> İncelenen metin:
::::::::::
30 Ağustos resepsiyonunda konuşan Cumhurbaşkanı Erdoğan, yılın ikinci çeyreği için yüzde 7'lik bir büyüme beklediklerini ifade etti.

YAYINLAMA
GÜNCELLEME

Cumhurbaşkanı ve AK Parti Genel Başkanı Recep Tayyip Erdoğan, Cumhurbaşkanlığı Külliyesi'nde 30 Ağustos Zafer Bayramı dolayısıyla düzenlenen resepsiyonda bir konuşma yaptı.

Cumhurbaşkanı Erdoğan konuşmasına, "Bu büyük zaferi 95 yıl önce bizlere yaşatan ordularımızın Başkomutanı Gazi Mustafa Kemal Atatürk'ü ve ordumuzun tüm mensuplarını, milletimiz adına bu mücadeleyi yürüten Gazi Meclisimizin tüm üyelerini, bin yıldır bizlere bu toprakları vatan yapmak için canlarını veren tüm şehitlerimizi, özellikle son yıllarda terörle mücadelede ve 15 Temmuz'da verdiğimiz şehitlerimizi rahmetle, şükranla yad ediyorum. Rabbim hepsinin de mekanını cennet eylesin. Gazilerimizden hayatlarını kaybedenlere Allah'tan rahmet, yaşayanlara sağlık ve afiyet temenni ediyorum" diyerek başladı.

"Bu eli tutan pişman olmayacak"

İhracatın geçen yıl sonu itibarıyla yeniden 150 milyar doları aştığını anımsatan Cumhurbaşkanı Erdoğan, "Turizmde yılın ilk 8 ayında, geçtiğimiz yılın tamamına denk bir gerçekleşmeyi yakaladık. Yılın ikinci çeyreği için yüzde 7'lik bir büyüme bekliyoruz. Ağustos ayı ekonomik güven endeksi son 5 yılın en yüksek seviyesine ulaştı. Uluslararası yatırımlar kesintisiz bir şekilde sürüyor. Bu çok ciddi bir güven endeksidir. Artık Türkiye bir güvenli limandır. Bütün bunlara rağmen, hala bizimle siyasi ve ekonomik olarak uğraşan kimi ülkeler olduğunu görüyoruz. Türkiye, dostlarına sadece faydası dokunmuş, kendisine husumet besleyenleri ise hep hayal kırıklığına uğratmış bir ülkedir. Bizim amacımız dostlarımızın sayısını artırmaktır. Tüm samimiyetimizle dostluk elimizi uzatıyoruz. Bu eli tutan hiç kimse bugüne kadar olduğu gibi bundan sonra da pişman olmayacaktır" ifadesini kullandı.

"Operasyonlarımızda herhangi bir gerileme yoktur" 

Günümüz dünyasında askeri, siyasi ve ekonomik mücadelelerin iç içe yürüdüğüne de işaret eden Cumhurbaşkanı Erdoğan, 15 yıldır bu alanların hepsinde de ülkemizin gücünü ve itibarını sürekli artırmanın çabası içerisinde bulunduklarını vurguladı.
::::::::::
> Sağlanan malzeme:

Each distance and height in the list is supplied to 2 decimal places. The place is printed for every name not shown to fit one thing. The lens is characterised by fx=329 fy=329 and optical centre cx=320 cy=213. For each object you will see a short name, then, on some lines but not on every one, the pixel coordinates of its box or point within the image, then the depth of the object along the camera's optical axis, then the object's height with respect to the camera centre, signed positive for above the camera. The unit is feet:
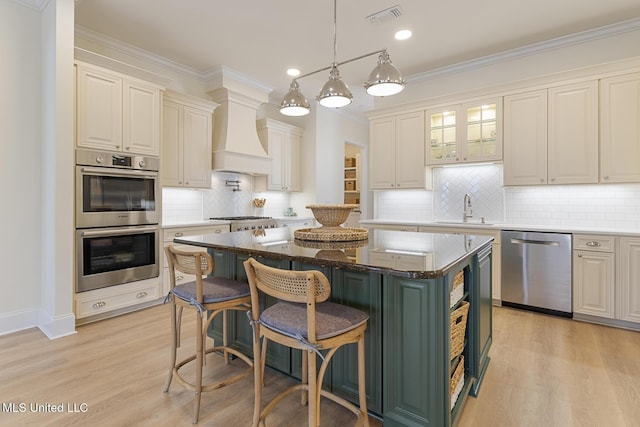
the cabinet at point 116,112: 10.09 +3.34
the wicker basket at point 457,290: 5.51 -1.37
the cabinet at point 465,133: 13.01 +3.28
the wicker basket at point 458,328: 5.56 -2.06
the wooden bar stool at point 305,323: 4.44 -1.62
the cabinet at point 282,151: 17.84 +3.45
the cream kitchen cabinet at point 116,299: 10.11 -2.87
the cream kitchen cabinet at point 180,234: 12.26 -0.83
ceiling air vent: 10.24 +6.32
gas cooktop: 15.42 -0.26
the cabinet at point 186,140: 13.20 +3.04
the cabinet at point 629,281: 9.70 -2.04
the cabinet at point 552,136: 11.14 +2.74
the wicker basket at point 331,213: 7.45 -0.01
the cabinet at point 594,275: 10.06 -1.99
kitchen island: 4.88 -1.63
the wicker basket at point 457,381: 5.67 -3.04
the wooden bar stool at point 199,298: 5.81 -1.58
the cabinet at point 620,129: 10.44 +2.70
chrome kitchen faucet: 14.29 +0.14
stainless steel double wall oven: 10.03 -0.19
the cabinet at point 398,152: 14.67 +2.81
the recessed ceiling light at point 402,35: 11.64 +6.38
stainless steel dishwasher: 10.76 -2.01
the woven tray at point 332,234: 7.13 -0.49
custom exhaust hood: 15.14 +3.94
::::::::::
> Yapılacak iş: 30 Ağustos resepsiyonundaki konuşmayı aktaran haberi, son cümlesinden sonra sürdürün.

> Sonuç:
Cumhurbaşkanı Erdoğan, "Savunma sanayi alanında ulaştığımız seviye henüz yeterli değildir ama çok önemlidir. Türkiye'nin tamamen kendi kararıyla başlattığı Kıbrıs çıkarması sırasında yaşadığı hadiseler kendi savunma sanayini kurmadan bağımsızlığını korumasının mümkün olmadığını tüm açıklığıyla ortaya koymuştur." değerlendirmesinde bulundu.

Savunma sanayinde Turgut Özal döneminde kayda değer adımların atılmaya başlandığını fakat bu adımların da koalisyon hükümetleri sebebiyle hedeflerin çok gerisinde kaldığını aktaran Cumhurbaşkanı Erdoğan, sözlerini şöyle sürdürdü:

"Bugün Türkiye hem terörle mücadelesini hem sınır ötesi operasyonlarını eğer başarıyla yürütüyorsa bunda savunma sanayiinde son 15 yılda attığımız adımların çok büyük payı vardır. Maruz kaldığımız örtülü ambargolara, ülkemize ve ordumuza Feto eliyle vurulan darbeye, müttefiklerimizle yaşadığımız sorunlara rağmen planlarımızda, projelerimizde, operasyonlarımızda herhangi bir gerileme yoktur." 

"Bu nasıl ittifak?" 

Cumhurbaşkanı Erdoğan, özellikle Suriye ve Irak'ta Türk milletinin ve bölgedeki kardeşlerinin geleceğini ilgilendiren hiçbir konuda geri adım atmayacaklarını belirterek, şu değerlendirmeyi yaptı:

"Bölgedeki gelişmelerle ilgili tüm seçenekler her an önümüzdedir. Terör örgütleri kullanılarak bölgede oynanan oyunların asıl yüzünü görüyoruz ve dayatmaları kabul etmiyoruz. Türkiye'yi, terör örgütleri üzerinden köşeye sıkıştırmak isteyenler bir süre sonra ellerindeki bu pimi çekilmiş bombalarla baş başa kalacaklardır. DEAŞ... Hedef DEAŞ. İşte buyurun şu anda müttefikimizin silahları DEAŞ'ın elinde çıkıyor. Bu nasıl ittifak? Bu nasıl NATO'da beraber olmak. Bumerang gibi bunlar dönüp zamanı gelecek, onları da vuracak."

"Her türlü tedbirimizi aldık, hazır durumdayız"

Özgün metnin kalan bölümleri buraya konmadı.